I am very pleased to have concluded my longer than expected theatre-going hiatus. The recipient of show #46 honors was LITTLE FOXES at the University of Delaware Rep in Newark. I became familiar with this play last year when considering it as part of a show production research project. My mother also recalls seeing a 1967 revival in New York City, featuring Anne Bancroft in the central role of Regina. This production concluded a three week run as the Rep’s season opener, and seems to have been well received by the (seemingly) supportive local audiences. As a well-traveled theatregoer, I was most impressed by the physical surroundings. The theatre itself is nestled in a gorgeous performance hall that is like the best possible melding of boarding school, Broadway and West End performance venues. The set design, showcased in the company’s YouTube trailer below, also reflected this standard of elegance.
On to the production itself. What seemed most notable to me, somewhat unusually, was the high standard of direction. Several scenes were played very far upstage, playing with audience expectations of storytelling and drama. In at least three cases, the curtain or an onstage door opened on to an already in progress scene. Several moments of silence extended just long enough for me to wonder if it was a case of line-forgetting, and then be pleased that it was in fact a deliberate pacing choice. The actors, nearly all of whom are resident artists at UD, seemed to play off their knowledge and experience with each other.
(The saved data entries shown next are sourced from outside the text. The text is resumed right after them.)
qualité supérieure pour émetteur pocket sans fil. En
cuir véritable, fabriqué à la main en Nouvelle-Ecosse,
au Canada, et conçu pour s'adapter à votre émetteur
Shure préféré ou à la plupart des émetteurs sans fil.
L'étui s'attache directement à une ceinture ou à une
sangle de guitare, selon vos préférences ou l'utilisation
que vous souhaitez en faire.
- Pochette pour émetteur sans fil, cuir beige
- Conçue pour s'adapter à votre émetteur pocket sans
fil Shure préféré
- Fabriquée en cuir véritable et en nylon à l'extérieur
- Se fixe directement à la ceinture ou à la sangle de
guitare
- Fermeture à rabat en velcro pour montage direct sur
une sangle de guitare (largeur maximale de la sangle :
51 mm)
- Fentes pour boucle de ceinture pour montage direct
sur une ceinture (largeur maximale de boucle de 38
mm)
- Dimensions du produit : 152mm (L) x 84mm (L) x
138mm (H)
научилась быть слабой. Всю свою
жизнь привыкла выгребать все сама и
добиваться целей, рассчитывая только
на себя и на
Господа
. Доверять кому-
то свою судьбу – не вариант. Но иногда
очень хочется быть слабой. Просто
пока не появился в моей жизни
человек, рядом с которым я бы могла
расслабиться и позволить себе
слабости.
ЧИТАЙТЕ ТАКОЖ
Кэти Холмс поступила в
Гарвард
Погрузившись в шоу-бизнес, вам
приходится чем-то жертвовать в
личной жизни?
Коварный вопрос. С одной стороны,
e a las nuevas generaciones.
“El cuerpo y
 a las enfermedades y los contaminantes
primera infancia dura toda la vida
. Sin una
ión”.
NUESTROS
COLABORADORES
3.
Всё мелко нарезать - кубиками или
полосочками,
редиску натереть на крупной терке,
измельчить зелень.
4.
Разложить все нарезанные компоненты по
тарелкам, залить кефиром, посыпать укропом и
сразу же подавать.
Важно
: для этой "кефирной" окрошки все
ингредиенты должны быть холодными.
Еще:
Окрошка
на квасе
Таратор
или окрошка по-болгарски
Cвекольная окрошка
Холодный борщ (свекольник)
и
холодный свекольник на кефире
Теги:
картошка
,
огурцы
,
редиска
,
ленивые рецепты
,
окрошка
Two performances stood out amongst the ensemble, although no one in the group could be listed above the other… they all worked together as equals. I found Carine Montbertrand as Birdie to be the most intriguing, giving surprising depth to what initially seems to be a stock character. In a similar vein, Erin Partin as Alexandra believably matured over the course of the play. I noticed myself dismissing her as an over-eager character in the first act, and later reflecting on how she is left alone at the end as the roles shift. This isn’t meant to forget Elizabeth Helfin’s notable work as Regina, with an impervious air about her and clear command of her scenes.
On a side note, all of the Rep company members are pictured in the program “as their real selves” in a pleasingly informal group portrait that made me recall British theatre programs with their snapshots of rehearsals in action and/or the cast and crew hanging out at the bar, defining ensemble.
I’ll definitely be back in the audience next month when the Rep brings in Noises Off.